Why would Guilford leave her a letter by the door, instead of handing it to a servant? Why, really, would he write to her at all?
“You’re new, aren’t you?” she said. “What is your name?”
“Yes, miss,” she said with another curtsy. “I’m Sally, miss.”
“Then thank you, Sally,” Amariah said, forcing herself to pause, and keep her curiosity about the letter at bay. “Continue to be so obedient, and you’re sure to prosper here. You may go.”
“Yes, Miss Penny.” The girl fled with obvious relief, leaving Amariah alone with the letter in her hands. Though the stock was thick and creamy, the highest quality made for the wealthiest custom, there was no watermark or seal to reveal the sender. That alone was proof enough that it hadn’t come from the duke, and enough to silence her foolish expectations; Guilford loved his title far too much ever to be anonymous by choice.
Still, the letter itself remained a puzzle. Only her name was printed across the front, in large, blockish letters written with an intentional crudeness to disguise the writer’s true hand.

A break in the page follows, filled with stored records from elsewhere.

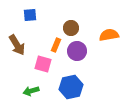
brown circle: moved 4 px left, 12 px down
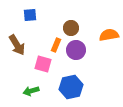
purple circle: moved 1 px left, 1 px up
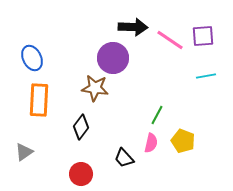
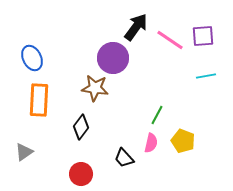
black arrow: moved 3 px right; rotated 56 degrees counterclockwise
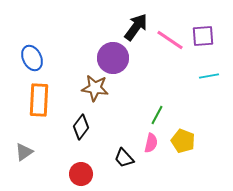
cyan line: moved 3 px right
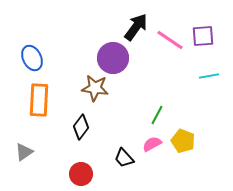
pink semicircle: moved 1 px right, 1 px down; rotated 132 degrees counterclockwise
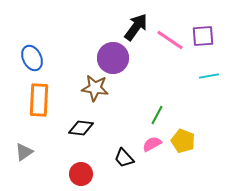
black diamond: moved 1 px down; rotated 60 degrees clockwise
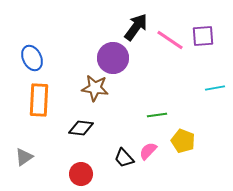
cyan line: moved 6 px right, 12 px down
green line: rotated 54 degrees clockwise
pink semicircle: moved 4 px left, 7 px down; rotated 18 degrees counterclockwise
gray triangle: moved 5 px down
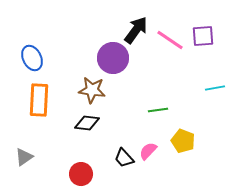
black arrow: moved 3 px down
brown star: moved 3 px left, 2 px down
green line: moved 1 px right, 5 px up
black diamond: moved 6 px right, 5 px up
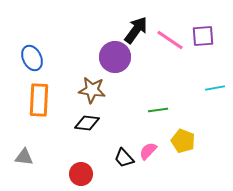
purple circle: moved 2 px right, 1 px up
gray triangle: rotated 42 degrees clockwise
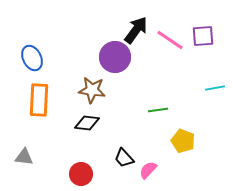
pink semicircle: moved 19 px down
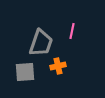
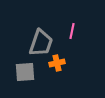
orange cross: moved 1 px left, 3 px up
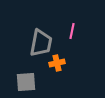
gray trapezoid: rotated 8 degrees counterclockwise
gray square: moved 1 px right, 10 px down
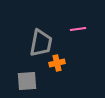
pink line: moved 6 px right, 2 px up; rotated 70 degrees clockwise
gray square: moved 1 px right, 1 px up
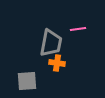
gray trapezoid: moved 10 px right
orange cross: rotated 21 degrees clockwise
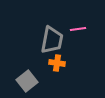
gray trapezoid: moved 1 px right, 3 px up
gray square: rotated 35 degrees counterclockwise
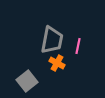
pink line: moved 17 px down; rotated 70 degrees counterclockwise
orange cross: rotated 21 degrees clockwise
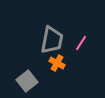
pink line: moved 3 px right, 3 px up; rotated 21 degrees clockwise
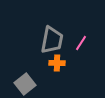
orange cross: rotated 28 degrees counterclockwise
gray square: moved 2 px left, 3 px down
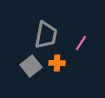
gray trapezoid: moved 6 px left, 5 px up
gray square: moved 6 px right, 18 px up
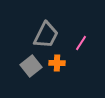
gray trapezoid: rotated 16 degrees clockwise
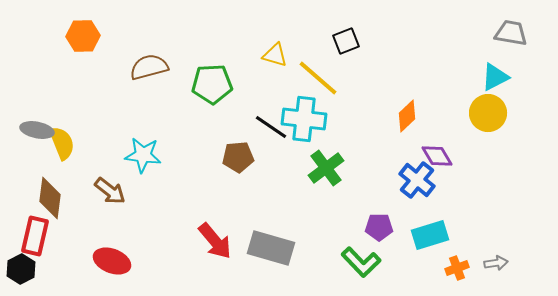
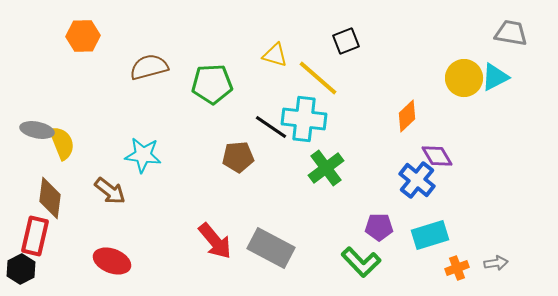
yellow circle: moved 24 px left, 35 px up
gray rectangle: rotated 12 degrees clockwise
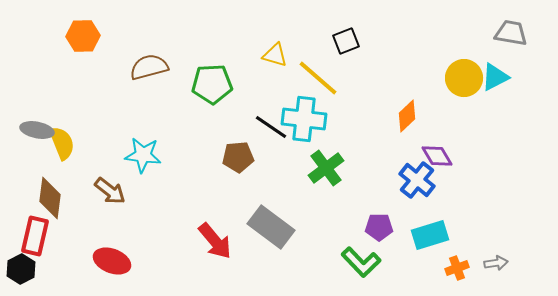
gray rectangle: moved 21 px up; rotated 9 degrees clockwise
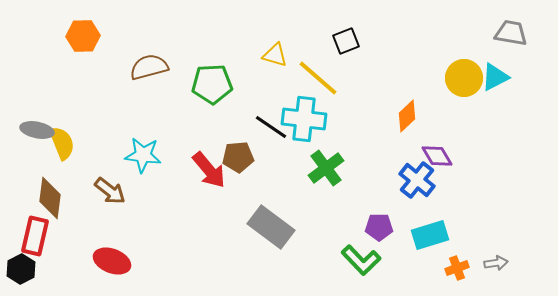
red arrow: moved 6 px left, 71 px up
green L-shape: moved 2 px up
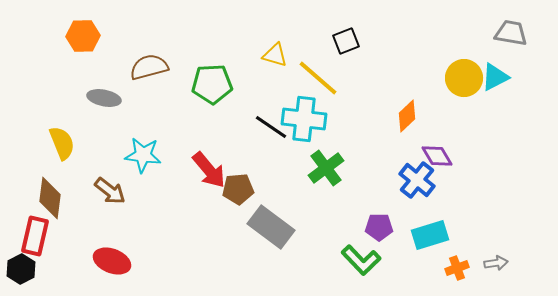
gray ellipse: moved 67 px right, 32 px up
brown pentagon: moved 32 px down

“That’s a curious sort o’ thing, isn’t it, miss?” Deborah asked, purposefully lingering near the bed to watch. “Should I fetch one o’ the footmen before you open it, miss, just to be safe?”
“Whatever for, Deborah?” Amariah scoffed. “In case some sort of villainy should puff fright from the paper? I’ll grant that the writer must be a strange sort of coward to toil so hard at hiding his face and name, but I’m hardly afraid of his letter.”

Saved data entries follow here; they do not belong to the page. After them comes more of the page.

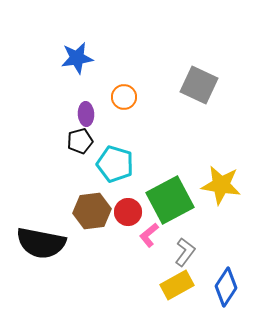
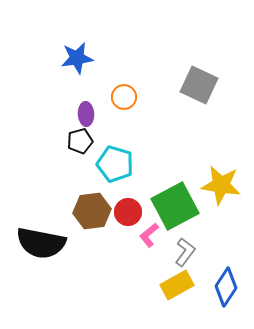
green square: moved 5 px right, 6 px down
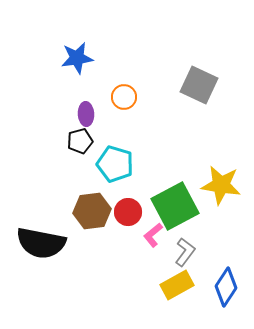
pink L-shape: moved 4 px right
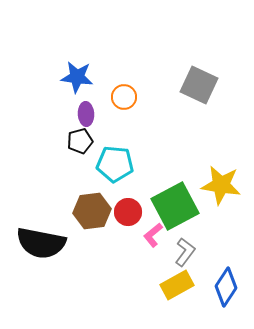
blue star: moved 19 px down; rotated 16 degrees clockwise
cyan pentagon: rotated 12 degrees counterclockwise
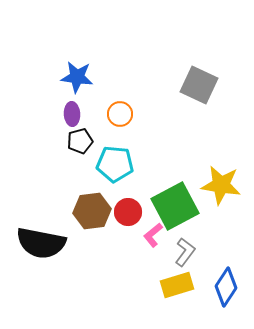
orange circle: moved 4 px left, 17 px down
purple ellipse: moved 14 px left
yellow rectangle: rotated 12 degrees clockwise
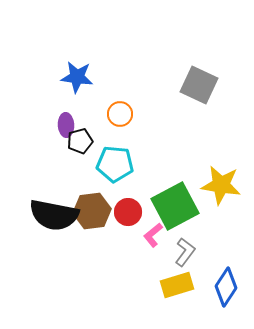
purple ellipse: moved 6 px left, 11 px down
black semicircle: moved 13 px right, 28 px up
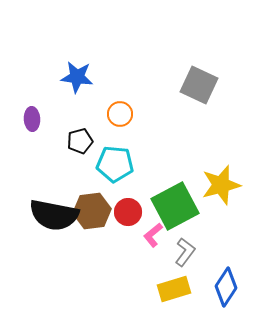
purple ellipse: moved 34 px left, 6 px up
yellow star: rotated 24 degrees counterclockwise
yellow rectangle: moved 3 px left, 4 px down
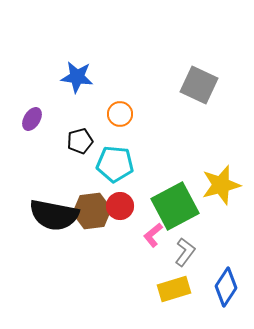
purple ellipse: rotated 35 degrees clockwise
red circle: moved 8 px left, 6 px up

With a flourish, Amariah slipped her finger beneath the blob of candle wax that served as the letter’s seal and cracked it open.
Mistress Penny,
Be Advised that you have a Great Cheat at your Hazard Table & that I will Unmask him to Public Shame & Disgrace if you do not Do so First.
A Friend of Truth & Honor
“I hope it’s not bad news, Miss Penny,” Deborah said as she began laying out Amariah’s clothes for the day.
“Not bad,” Amariah said, briskly refolding the letter. The message had been written in the elegant hand of a gentleman and a coward, and she intended to discover his identity as soon as possible. “Merely provoking. Please tell Mr. Pratt to send for Mr. Walthrip directly, as well as all the footmen and guards who have served in the hazard room within the last fortnight. I should like to address them all as soon as they have arrived. I will not have a gaming scandal at Penny House, especially not based on the whispers of some knave too timid to show his face.”
Two hours later, Amariah stood at the head of the large oval table, made of the most solid mahogany, normally used for the playing of hazard. While the tall windows were thrown open as they were each day to freshen the stale air left from the night before, the room never could quite shake its nocturnal cast, like some dandy caught after dawn in the harsh glare of morning. One by one, Amariah glanced at each of the faces gathered around the green-covered table: some old and wizened, some fresh and young, some she’d inherited along with the club itself, and all still dazed and rumpled from being called into work so early.
“I’m sorry to have roused you from your beds,” she began, “but my reason is a serious one. I received a letter this morning accusing us of harboring a cheat at our hazard table.”
“But Miss Penny, that is not possible!” Mr. Walthrip cried, his bony jaw jutting out with indignation over his tightly wrapped stock. He was the hazard table’s director and had been for at least twenty-five years, and he took his job so solemnly that Amariah was not surprised he was the first to object. “There is a precision, a nicety, to hazard that does not favor cheating!”